Format every line of the items below as a single numbered list, leaving out any blank lines.

## Excerpt from a dataset
--------------------------------
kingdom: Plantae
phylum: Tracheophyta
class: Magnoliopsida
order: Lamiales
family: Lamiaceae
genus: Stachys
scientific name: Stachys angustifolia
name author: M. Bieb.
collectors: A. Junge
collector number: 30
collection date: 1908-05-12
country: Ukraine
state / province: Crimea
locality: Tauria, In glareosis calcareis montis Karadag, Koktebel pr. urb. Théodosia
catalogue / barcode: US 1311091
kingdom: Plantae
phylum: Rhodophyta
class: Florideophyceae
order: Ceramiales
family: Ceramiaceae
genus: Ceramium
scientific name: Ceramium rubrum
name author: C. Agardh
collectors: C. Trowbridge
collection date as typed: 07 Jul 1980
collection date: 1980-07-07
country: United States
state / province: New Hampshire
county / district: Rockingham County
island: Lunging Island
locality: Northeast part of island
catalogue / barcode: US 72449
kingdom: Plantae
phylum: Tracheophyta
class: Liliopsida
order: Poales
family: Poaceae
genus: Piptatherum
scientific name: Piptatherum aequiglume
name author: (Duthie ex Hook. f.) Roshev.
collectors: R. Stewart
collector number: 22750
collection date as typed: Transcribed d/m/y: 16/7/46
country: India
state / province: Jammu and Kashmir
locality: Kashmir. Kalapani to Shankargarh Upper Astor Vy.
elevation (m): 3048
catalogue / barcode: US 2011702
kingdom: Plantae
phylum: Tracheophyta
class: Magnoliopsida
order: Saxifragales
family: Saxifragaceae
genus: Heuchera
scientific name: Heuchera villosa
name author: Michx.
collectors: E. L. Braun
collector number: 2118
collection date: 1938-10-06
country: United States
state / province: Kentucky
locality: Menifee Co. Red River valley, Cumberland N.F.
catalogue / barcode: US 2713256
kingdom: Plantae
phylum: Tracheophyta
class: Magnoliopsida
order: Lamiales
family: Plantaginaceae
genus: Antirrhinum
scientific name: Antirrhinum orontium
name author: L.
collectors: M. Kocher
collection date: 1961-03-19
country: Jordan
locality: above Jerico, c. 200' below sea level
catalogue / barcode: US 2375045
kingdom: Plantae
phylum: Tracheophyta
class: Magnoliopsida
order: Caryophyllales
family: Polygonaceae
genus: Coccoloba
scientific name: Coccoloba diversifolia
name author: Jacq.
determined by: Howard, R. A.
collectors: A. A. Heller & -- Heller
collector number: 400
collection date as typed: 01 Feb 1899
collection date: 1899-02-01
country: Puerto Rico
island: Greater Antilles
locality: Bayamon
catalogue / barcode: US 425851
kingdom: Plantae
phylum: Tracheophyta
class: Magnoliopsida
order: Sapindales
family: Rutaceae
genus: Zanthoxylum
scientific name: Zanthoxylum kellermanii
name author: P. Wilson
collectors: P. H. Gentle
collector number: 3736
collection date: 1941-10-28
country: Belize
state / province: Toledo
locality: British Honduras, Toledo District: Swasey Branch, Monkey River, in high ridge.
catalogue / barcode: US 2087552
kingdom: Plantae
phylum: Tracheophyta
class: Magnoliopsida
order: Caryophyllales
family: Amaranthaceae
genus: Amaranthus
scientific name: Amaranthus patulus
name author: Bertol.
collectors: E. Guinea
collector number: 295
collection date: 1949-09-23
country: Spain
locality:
--------------------------------
## Complete output
1. kingdom: Plantae
2. phylum: Tracheophyta
3. class: Magnoliopsida
4. order: Lamiales
5. family: Lamiaceae
6. genus: Stachys
7. scientific name: Stachys angustifolia
8. name author: M. Bieb.
9. collectors: A. Junge
10. collector number: 30
11. collection date: 1908-05-12
12. country: Ukraine
13. state / province: Crimea
14. locality: Tauria, In glareosis calcareis montis Karadag, Koktebel pr. urb. Théodosia
15. catalogue / barcode: US 1311091
16. kingdom: Plantae
17. phylum: Rhodophyta
18. class: Florideophyceae
19. order: Ceramiales
20. family: Ceramiaceae
21. genus: Ceramium
22. scientific name: Ceramium rubrum
23. name author: C. Agardh
24. collectors: C. Trowbridge
25. collection date as typed: 07 Jul 1980
26. collection date: 1980-07-07
27. country: United States
28. state / province: New Hampshire
29. county / district: Rockingham County
30. island: Lunging Island
31. locality: Northeast part of island
32. catalogue / barcode: US 72449
33. kingdom: Plantae
34. phylum: Tracheophyta
35. class: Liliopsida
36. order: Poales
37. family: Poaceae
38. genus: Piptatherum
39. scientific name: Piptatherum aequiglume
40. name author: (Duthie ex Hook. f.) Roshev.
41. collectors: R. Stewart
42. collector number: 22750
43. collection date as typed: Transcribed d/m/y: 16/7/46
44. country: India
45. state / province: Jammu and Kashmir
46. locality: Kashmir. Kalapani to Shankargarh Upper Astor Vy.
47. elevation (m): 3048
48. catalogue / barcode: US 2011702
49. kingdom: Plantae
50. phylum: Tracheophyta
51. class: Magnoliopsida
52. order: Saxifragales
53. family: Saxifragaceae
54. genus: Heuchera
55. scientific name: Heuchera villosa
56. name author: Michx.
57. collectors: E. L. Braun
58. collector number: 2118
59. collection date: 1938-10-06
60. country: United States
61. state / province: Kentucky
62. locality: Menifee Co. Red River valley, Cumberland N.F.
63. catalogue / barcode: US 2713256
64. kingdom: Plantae
65. phylum: Tracheophyta
66. class: Magnoliopsida
67. order: Lamiales
68. family: Plantaginaceae
69. genus: Antirrhinum
70. scientific name: Antirrhinum orontium
71. name author: L.
72. collectors: M. Kocher
73. collection date: 1961-03-19
74. country: Jordan
75. locality: above Jerico, c. 200' below sea level
76. catalogue / barcode: US 2375045
77. kingdom: Plantae
78. phylum: Tracheophyta
79. class: Magnoliopsida
80. order: Caryophyllales
81. family: Polygonaceae
82. genus: Coccoloba
83. scientific name: Coccoloba diversifolia
84. name author: Jacq.
85. determined by: Howard, R. A.
86. collectors: A. A. Heller & -- Heller
87. collector number: 400
88. collection date as typed: 01 Feb 1899
89. collection date: 1899-02-01
90. country: Puerto Rico
91. island: Greater Antilles
92. locality: Bayamon
93. catalogue / barcode: US 425851
94. kingdom: Plantae
95. phylum: Tracheophyta
96. class: Magnoliopsida
97. order: Sapindales
98. family: Rutaceae
99. genus: Zanthoxylum
100. scientific name: Zanthoxylum kellermanii
101. name author: P. Wilson
102. collectors: P. H. Gentle
103. collector number: 3736
104. collection date: 1941-10-28
105. country: Belize
106. state / province: Toledo
107. locality: British Honduras, Toledo District: Swasey Branch, Monkey River, in high ridge.
108. catalogue / barcode: US 2087552
109. kingdom: Plantae
110. phylum: Tracheophyta
111. class: Magnoliopsida
112. order: Caryophyllales
113. family: Amaranthaceae
114. genus: Amaranthus
115. scientific name: Amaranthus patulus
116. name author: Bertol.
117. collectors: E. Guinea
118. collector number: 295
119. collection date: 1949-09-23
120. country: Spain
121. locality:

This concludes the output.